News from CRG
Retinitis pigmentosa covers a group of rare genetic disorders that cause retinal degeneration due to a loss of photoreceptors, the specialized cell-sensitive neurons that enable eyesight. The therapeutic approaches currently available for the treatment of this kind of blindness are very limited. Many efforts have been made to block or delay degeneration of photoreceptors. However, to date, very limited success has been obtained in their regeneration in mouse models.
Now, a team of researchers led by Dr Pia Cosma, ICREA research professor at the Centre for Genomic Regulation (CRG) in Barcelona, Spain, in collaboration with the Aragon Health Sciences Institute, the University of Zaragoza, and Ferrer International, have identified a route for cell reprogramming to functionally regenerate photoreceptors in a murine model of retinitis pigmentosa.

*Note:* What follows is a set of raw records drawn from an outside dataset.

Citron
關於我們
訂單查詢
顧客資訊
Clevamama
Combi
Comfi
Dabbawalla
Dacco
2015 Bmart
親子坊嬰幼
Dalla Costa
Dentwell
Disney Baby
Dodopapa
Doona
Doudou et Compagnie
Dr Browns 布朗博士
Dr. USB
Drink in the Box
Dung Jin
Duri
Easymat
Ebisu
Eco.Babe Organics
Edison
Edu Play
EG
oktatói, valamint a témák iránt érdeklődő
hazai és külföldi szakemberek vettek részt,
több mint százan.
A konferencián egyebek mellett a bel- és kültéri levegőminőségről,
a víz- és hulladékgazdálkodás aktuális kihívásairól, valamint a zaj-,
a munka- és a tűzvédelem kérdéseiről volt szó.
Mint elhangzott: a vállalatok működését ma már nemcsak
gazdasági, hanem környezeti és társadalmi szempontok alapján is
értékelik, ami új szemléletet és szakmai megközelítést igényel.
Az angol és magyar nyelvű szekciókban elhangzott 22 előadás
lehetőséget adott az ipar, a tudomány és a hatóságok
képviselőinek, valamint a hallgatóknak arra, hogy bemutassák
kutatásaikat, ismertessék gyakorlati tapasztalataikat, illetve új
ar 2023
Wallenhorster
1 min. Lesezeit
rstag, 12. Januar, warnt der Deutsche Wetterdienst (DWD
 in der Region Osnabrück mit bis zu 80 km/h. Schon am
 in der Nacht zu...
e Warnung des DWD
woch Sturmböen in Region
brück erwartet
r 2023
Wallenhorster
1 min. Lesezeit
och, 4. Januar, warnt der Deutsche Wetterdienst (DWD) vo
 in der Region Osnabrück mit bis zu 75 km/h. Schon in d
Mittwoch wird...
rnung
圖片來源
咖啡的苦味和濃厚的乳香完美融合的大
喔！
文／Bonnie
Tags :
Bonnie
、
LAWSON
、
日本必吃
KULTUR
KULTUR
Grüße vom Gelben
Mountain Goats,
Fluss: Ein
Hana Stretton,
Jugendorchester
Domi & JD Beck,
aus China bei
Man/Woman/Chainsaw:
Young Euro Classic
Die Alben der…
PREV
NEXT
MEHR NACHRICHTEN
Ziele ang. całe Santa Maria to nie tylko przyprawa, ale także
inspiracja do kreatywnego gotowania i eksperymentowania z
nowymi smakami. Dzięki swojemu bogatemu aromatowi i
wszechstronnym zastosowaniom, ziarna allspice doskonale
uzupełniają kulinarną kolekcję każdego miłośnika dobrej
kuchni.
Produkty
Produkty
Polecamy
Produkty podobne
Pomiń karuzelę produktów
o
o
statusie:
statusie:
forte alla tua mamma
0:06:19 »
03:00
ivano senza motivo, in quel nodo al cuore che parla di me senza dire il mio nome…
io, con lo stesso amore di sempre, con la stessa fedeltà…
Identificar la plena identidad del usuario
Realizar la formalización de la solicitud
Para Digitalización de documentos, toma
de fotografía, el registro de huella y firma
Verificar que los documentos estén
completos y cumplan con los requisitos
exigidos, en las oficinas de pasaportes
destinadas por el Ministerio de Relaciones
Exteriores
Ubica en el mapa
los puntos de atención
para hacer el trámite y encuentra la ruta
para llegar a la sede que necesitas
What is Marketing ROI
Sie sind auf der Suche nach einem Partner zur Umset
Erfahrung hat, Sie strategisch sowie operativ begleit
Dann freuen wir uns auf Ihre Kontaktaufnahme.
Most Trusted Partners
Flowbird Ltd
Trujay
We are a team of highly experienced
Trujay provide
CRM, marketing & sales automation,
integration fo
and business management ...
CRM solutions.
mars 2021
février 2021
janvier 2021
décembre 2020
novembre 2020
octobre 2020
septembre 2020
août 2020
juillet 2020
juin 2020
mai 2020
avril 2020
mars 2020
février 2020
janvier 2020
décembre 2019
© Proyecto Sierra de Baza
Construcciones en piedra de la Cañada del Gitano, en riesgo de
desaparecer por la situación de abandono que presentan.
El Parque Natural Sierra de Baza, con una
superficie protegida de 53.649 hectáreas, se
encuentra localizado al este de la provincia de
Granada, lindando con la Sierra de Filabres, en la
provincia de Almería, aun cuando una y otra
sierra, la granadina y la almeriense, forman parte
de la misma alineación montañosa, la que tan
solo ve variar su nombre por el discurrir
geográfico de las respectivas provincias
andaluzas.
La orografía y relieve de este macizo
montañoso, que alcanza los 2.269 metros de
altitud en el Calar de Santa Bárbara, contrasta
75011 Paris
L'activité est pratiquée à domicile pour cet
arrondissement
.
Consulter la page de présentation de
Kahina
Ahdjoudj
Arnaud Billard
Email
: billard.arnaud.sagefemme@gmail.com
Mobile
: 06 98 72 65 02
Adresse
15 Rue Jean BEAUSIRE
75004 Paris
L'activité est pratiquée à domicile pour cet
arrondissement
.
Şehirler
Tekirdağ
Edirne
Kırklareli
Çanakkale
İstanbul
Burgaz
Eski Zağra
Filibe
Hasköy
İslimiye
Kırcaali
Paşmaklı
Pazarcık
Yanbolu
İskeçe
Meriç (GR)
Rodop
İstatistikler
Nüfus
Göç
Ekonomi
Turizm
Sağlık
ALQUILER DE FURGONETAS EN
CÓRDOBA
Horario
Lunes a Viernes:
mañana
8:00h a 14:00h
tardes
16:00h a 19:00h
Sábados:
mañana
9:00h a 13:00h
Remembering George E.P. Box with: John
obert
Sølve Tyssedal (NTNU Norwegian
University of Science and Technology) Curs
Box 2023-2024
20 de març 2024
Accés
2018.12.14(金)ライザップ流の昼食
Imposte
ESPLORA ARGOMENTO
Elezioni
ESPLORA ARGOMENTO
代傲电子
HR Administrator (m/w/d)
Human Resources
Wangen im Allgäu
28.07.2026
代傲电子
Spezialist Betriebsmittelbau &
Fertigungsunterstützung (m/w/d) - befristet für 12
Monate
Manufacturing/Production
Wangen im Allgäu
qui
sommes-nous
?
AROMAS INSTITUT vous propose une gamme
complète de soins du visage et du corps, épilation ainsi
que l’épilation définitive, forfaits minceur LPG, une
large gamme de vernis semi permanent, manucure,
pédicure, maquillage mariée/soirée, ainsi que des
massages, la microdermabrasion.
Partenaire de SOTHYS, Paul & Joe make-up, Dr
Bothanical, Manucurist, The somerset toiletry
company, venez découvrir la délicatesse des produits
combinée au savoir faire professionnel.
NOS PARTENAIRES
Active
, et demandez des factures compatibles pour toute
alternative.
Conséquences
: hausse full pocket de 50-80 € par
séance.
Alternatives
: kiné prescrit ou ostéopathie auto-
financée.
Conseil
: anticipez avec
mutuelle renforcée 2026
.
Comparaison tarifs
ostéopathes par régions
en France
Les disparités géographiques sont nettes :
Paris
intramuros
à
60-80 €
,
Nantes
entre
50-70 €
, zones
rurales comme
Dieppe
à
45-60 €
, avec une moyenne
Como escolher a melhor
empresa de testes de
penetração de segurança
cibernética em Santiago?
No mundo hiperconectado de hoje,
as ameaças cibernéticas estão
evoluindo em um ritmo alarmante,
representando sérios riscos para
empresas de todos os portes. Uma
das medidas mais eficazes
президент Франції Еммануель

“Our work demonstrates that it is possible to reprogramme retinal Müller glia cells into neurons, which might represent a therapeutic strategy for reversing retinal degeneration,” states Dr Daniela Sanges, a postdoctoral fellow in Dr Cosma’s laboratory responsible for conducting most of the experiments behind the study.
Sanges et al. “Reprogramming Müller glia via in vivo cell fusion regenerates murine photoreceptors” The Journal of Clinical Investigation. 2016.